(Extracted data entries)
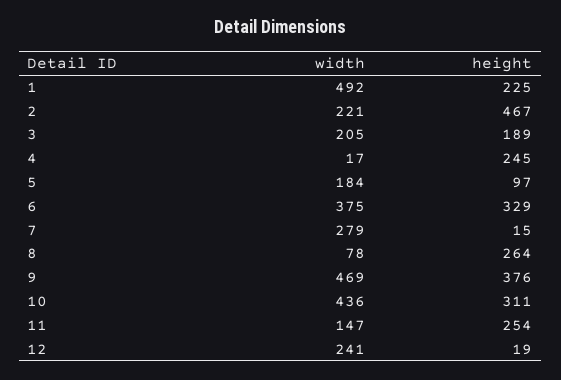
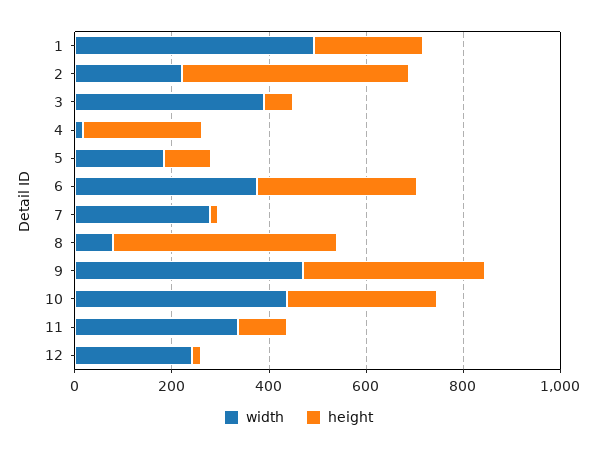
  {
    "width": {
      "1": 492,
      "2": 221,
-     "3": 205,
+     "3": 400,
      "4": 17,
      "5": 184,
      "6": 375,
      "7": 279,
      "8": 78,
      "9": 469,
      "10": 436,
-     "11": 147,
+     "11": 350,
      "12": 241
    },
    "height": {
      "1": 225,
      "2": 467,
-     "3": 189,
+     "3": 50,
      "4": 245,
      "5": 97,
      "6": 329,
      "7": 15,
-     "8": 264,
+     "8": 450,
      "9": 376,
      "10": 311,
-     "11": 254,
+     "11": 100,
      "12": 19
    }
  }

Exercise prompt: Write out all the entries word for word, but skip any images.

Task solution:
  {
    "width": {
      "1": 492,
      "2": 221,
-     "3": 205,
+     "3": 400,
      "4": 17,
      "5": 184,
      "6": 375,
      "7": 279,
      "8": 78,
      "9": 469,
      "10": 436,
-     "11": 147,
+     "11": 350,
      "12": 241
    },
    "height": {
      "1": 225,
      "2": 467,
-     "3": 189,
+     "3": 50,
      "4": 245,
      "5": 97,
      "6": 329,
      "7": 15,
-     "8": 264,
+     "8": 450,
      "9": 376,
      "10": 311,
-     "11": 254,
+     "11": 100,
      "12": 19
    }
  }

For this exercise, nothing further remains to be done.